Die Nachfrage nach Forstplanzen, die mit dem Klimawandel klarkommen, ist enorm


Fertig zum Aufsteig am Baum, um den Douglasienzapfen zu ernten.
© Radio Sauerland

Aus den Sauerländer Wäldern werden aktuell 10tausende Festmeter Holz geschleppt. Es sind die von Borkenkäfer und Trockenheit geschädigten Bäume. Jetzt denken viele Waldbesitzer über die Aufforstung nach. Nach Auskunft der staatlichen Forstgenbank in Arnsberg ist die Nachfrage nach Forstpflanzen aktuell enorm.

Widerstandsfähige Forstpflanzen knapp

Bäume, die Trockenheit und Hitze besser aushalten als die Fichte, sind jetzt besonders gefragt.

Dazu zählen die Douglasie und die Traubeneiche, so Martin Rogge von der Arnsberger Forst-Genbank. Problem: Die Pflanzen für die Wiederaufforstung müssen aus Deutschland kommen, weil sie an unsere klimatischen Verhältnisse angepasst sind. Die widerstandsfähige Traubeneiche sei bei uns aber noch nicht so weit verbreitet und nicht in jedem Jahr würde dieser Baum viele Eicheln abwerfen. Dehalb sind Setzlinge dieser Art knapp. Eine zweijährige Traubeneiche kostet aktuell zwischen 80 und 120 cent.

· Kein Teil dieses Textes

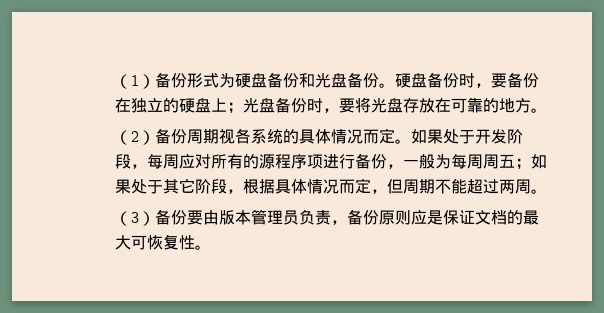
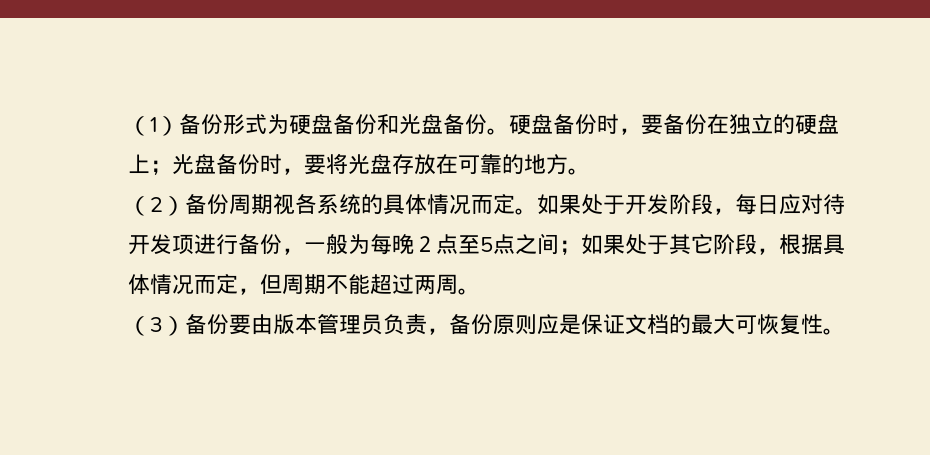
[163,154,308,169] 周应对所有的源程序 -> [756,194,845,215] [127,234,172,255] 日应对待开发
[467,154,516,169] 周周五 -> [391,233,559,255] 晚２点至5点之间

Aufforstung nicht überstürzen

Viele Waldbauern können ihre Verluste durch Borkenkäfer und Dürre noch gar nicht einschätzen. Deshalb empfiehlt Rogge die Wiederaufforstung nicht zu überstürzen. Es sei nicht schädlich Flächen erstmal leer zu lassen und in Ruhe zu überlegen, wie es weitergehen soll. Die Aufgabe sei anspruchsvoll, aber

lösbar, so der Experte. Er warnt Waldbesitzer ausdrücklich davor wieder Monokulturen anzupflanzen.